BAB I
PENDAHULUAN
A.
Latar Belakang
Keadilan
merupakan hal yang sangat diinginkan oleh setiap manusia, karena dengan
keadilan kita bias memiliki kesamaan hak di mata hokum. Di Indonesia banyak
sekali lembaga peradilan baik itu yang bersifat pengadilan agama ataupun
pengadilan negeri.
System
hukum Indonesia sebagai akibat dari perkembangan sejarahnya bersifat majemuk.
Disebut demikian karena sampai sekarang di negara republik Indonesia berlaku
beberapa sistem hukum yang mempunyai corak dan susunan sendiri. Sejak awal
kehadiran Islam pada abad ke-7 Masehi tata hukum Islam sudah dipraktikkan dan
dikembangkan dalam lingkungan masyarakat dan peradilan Islam.
B.
Rumusan Masalah
1.
Bagaimana kedudukan badan peradilan ?
2.
Bagaimana peradilan agama di Indonesia ?
3.
Bagaimana wewenang dan kompetensinya ?
BAB II
PEMBAHASAN
A.
Kedudukan Badan Peradilan
Kata
peradilan berasal dari kata adil, dengan awalan per dan akhiran an. Kata
peradilan sebagai terjemahan dari qadha yang artinya memutuskan, melaksanakan,
dan meyelesaikan.
Dalam Islam
peradilan disebut qadha yang berarti menyelesaikan, disamping menyelesaikan dan
menunaikan seperti diatas, qadha dapat pula berarti memutuskan hukum atau
menetapkan suatu ketetapan.[1]
Lembaga
penegakan hukum di Indonesia disebut pengadilan atau badan peradilan. Alat
perlengkapan negara yang diberi tugas mempertahankan tetap tegaknya hukum
nasional disebut pengadilan atau lembaga peradilan. Menjalankan peradilan
dengan seadil-adilnya merupakan tugas pengadilan. Menerima, memeriksa, dan
mengadili, serta menyelesaikan setiap perkara yang diajukan kepadanya adalah
tugas pokok badan-badan peradilan. Peranan lembaga peradilan merupakan bagian
integral dalam rangkaian mewujudkan cita-cita dan tujuan RI dalam Proklamasi
Kemerdekaan 17 Agustus 1945. Benteng terakhir untuk mencari keadilan dan
sebagai pelaksana cita-cita negara hukum merupakan peranan lembaga peradilan
juga, sebagaimana diamanatkan oleh UUD RI Tahun 1945 Pasal 1 ayat (3) yang
berbunyi: "Indonesia adalah negara hukum". Oleh sebab itu, prinsip
peradilan dilakukan dengan sederhana, cepat, dan dengan biaya ringan.[2]
Lembaga
peradilan dalam satuan penegak hukum adalah Hakim, selaku mitra kerja dari
Kepolisian dan Kejaksaan dalam rangkaian sistem peradilan pidana. Sebagai satu
kesatuan sistem, Hakim memiliki keterkaitan yang tidak dapat terpisahkan dengan
Kepolisian dan Kejaksaan.

*Kutipan Data*
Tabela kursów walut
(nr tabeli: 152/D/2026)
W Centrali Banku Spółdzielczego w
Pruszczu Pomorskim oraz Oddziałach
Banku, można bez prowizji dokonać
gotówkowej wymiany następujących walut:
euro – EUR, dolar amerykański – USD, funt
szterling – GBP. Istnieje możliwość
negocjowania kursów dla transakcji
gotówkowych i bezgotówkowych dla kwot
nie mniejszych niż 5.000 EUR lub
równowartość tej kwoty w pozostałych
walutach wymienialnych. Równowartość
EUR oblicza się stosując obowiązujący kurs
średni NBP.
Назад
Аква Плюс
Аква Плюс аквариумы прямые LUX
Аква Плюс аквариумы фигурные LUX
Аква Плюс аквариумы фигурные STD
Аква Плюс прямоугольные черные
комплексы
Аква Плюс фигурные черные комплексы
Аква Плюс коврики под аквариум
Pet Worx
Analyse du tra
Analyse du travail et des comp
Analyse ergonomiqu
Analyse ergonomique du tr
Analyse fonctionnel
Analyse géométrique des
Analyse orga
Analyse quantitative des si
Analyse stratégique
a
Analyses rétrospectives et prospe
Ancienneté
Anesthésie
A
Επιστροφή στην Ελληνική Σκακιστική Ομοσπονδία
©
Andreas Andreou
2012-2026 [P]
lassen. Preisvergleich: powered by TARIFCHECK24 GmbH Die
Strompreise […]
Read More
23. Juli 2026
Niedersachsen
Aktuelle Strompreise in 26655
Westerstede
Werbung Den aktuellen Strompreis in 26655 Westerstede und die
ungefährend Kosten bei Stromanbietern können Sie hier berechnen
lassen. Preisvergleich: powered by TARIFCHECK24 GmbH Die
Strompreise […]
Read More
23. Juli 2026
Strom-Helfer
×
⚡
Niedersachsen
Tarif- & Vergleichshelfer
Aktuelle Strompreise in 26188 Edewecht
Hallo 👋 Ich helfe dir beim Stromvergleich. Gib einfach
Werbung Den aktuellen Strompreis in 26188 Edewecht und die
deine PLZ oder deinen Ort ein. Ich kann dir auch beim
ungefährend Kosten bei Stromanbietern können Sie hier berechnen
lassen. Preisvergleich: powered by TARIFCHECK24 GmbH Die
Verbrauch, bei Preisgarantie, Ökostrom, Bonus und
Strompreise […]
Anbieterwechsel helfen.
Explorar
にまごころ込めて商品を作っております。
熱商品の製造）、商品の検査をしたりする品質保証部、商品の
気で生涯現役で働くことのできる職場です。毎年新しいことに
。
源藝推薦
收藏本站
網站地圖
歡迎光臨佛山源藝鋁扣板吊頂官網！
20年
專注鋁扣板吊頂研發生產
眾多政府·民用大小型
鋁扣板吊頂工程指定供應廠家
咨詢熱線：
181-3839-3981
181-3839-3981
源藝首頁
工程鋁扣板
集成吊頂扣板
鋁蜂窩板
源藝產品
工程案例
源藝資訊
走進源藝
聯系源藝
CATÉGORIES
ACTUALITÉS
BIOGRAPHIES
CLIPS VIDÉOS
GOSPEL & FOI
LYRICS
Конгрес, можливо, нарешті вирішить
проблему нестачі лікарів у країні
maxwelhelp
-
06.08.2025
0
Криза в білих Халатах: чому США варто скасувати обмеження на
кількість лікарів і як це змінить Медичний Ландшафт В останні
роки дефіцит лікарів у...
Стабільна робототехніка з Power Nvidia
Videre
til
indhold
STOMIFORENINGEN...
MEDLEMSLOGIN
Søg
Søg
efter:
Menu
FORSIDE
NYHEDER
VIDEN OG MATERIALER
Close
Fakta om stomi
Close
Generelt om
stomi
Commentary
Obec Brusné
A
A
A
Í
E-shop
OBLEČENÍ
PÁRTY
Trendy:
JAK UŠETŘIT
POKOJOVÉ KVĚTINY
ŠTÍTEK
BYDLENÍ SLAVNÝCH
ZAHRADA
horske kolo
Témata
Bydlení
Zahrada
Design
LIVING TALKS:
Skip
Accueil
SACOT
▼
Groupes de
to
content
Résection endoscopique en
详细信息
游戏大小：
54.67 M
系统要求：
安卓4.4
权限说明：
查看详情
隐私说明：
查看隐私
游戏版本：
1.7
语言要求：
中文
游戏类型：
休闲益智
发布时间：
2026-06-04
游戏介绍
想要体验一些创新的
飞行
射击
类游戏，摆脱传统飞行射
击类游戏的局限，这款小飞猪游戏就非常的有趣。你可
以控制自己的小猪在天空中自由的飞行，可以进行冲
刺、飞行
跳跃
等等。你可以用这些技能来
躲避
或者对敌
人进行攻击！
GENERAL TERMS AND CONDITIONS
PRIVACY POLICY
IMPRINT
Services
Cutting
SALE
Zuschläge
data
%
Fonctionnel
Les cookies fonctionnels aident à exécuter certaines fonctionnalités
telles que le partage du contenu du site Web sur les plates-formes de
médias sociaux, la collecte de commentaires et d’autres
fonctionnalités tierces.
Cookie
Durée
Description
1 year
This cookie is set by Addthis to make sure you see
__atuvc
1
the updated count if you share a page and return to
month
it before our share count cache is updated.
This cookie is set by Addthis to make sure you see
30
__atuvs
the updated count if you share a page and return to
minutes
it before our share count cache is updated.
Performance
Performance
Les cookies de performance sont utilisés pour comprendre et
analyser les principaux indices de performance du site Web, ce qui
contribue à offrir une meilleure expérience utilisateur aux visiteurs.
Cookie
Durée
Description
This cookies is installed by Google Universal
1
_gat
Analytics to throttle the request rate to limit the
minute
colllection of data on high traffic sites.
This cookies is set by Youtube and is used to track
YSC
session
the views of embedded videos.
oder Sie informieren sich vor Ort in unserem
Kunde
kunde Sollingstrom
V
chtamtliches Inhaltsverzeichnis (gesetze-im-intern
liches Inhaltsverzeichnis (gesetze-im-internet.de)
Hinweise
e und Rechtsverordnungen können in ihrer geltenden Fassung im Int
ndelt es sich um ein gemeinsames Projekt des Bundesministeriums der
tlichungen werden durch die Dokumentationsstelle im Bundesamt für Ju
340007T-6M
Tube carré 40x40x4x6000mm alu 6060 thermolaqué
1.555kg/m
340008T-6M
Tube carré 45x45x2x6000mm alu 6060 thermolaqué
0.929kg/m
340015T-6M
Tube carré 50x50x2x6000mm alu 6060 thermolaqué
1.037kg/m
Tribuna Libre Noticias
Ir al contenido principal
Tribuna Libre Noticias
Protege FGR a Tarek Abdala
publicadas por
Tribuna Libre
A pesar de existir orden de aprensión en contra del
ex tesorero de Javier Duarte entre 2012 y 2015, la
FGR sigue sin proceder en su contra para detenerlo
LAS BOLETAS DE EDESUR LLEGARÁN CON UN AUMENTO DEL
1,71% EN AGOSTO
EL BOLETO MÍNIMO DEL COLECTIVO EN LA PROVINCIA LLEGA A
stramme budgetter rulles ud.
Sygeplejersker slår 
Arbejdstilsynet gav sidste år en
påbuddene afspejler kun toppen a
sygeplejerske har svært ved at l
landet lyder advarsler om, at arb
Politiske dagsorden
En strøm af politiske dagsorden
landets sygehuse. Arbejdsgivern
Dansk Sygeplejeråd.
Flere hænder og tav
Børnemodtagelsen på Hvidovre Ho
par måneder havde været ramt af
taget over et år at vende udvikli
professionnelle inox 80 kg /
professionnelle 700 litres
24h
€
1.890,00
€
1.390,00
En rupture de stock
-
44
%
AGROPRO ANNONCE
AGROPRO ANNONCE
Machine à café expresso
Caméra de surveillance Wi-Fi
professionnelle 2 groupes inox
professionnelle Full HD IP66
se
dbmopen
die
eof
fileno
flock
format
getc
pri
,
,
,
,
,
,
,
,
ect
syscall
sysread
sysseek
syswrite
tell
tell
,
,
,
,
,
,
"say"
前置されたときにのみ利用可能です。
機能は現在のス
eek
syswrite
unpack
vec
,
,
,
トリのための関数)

*Kumpulan Soal*
- a) Perbarui bagian teks tentang peradilan di Indonesia antara "Disebut demikian karena" dan "di Indonesia ?", termasuk keduanya, lalu tuliskan kembali bagian itu dengan "corak" diganti menjadi "ciri".
- b) Tuliskan sebagai daftar bernomor baris-baris listing dari awal listing hingga baris yang memuat "równowartość tej kwoty w pozostałych", termasuk baris itu, tanpa baris kosong.

*Jawaban Soal*
- a)
Disebut demikian karena sampai sekarang di negara republik Indonesia berlaku
beberapa sistem hukum yang mempunyai ciri dan susunan sendiri. Sejak awal
kehadiran Islam pada abad ke-7 Masehi tata hukum Islam sudah dipraktikkan dan
dikembangkan dalam lingkungan masyarakat dan peradilan Islam.
B.
Rumusan Masalah
1.
Bagaimana kedudukan badan peradilan ?
2.
Bagaimana peradilan agama di Indonesia ?

- b)
1. Tabela kursów walut
2. (nr tabeli: 152/D/2026)
3. W Centrali Banku Spółdzielczego w
4. Pruszczu Pomorskim oraz Oddziałach
5. Banku, można bez prowizji dokonać
6. gotówkowej wymiany następujących walut:
7. euro – EUR, dolar amerykański – USD, funt
8. szterling – GBP. Istnieje możliwość
9. negocjowania kursów dla transakcji
10. gotówkowych i bezgotówkowych dla kwot
11. nie mniejszych niż 5.000 EUR lub
12. równowartość tej kwoty w pozostałych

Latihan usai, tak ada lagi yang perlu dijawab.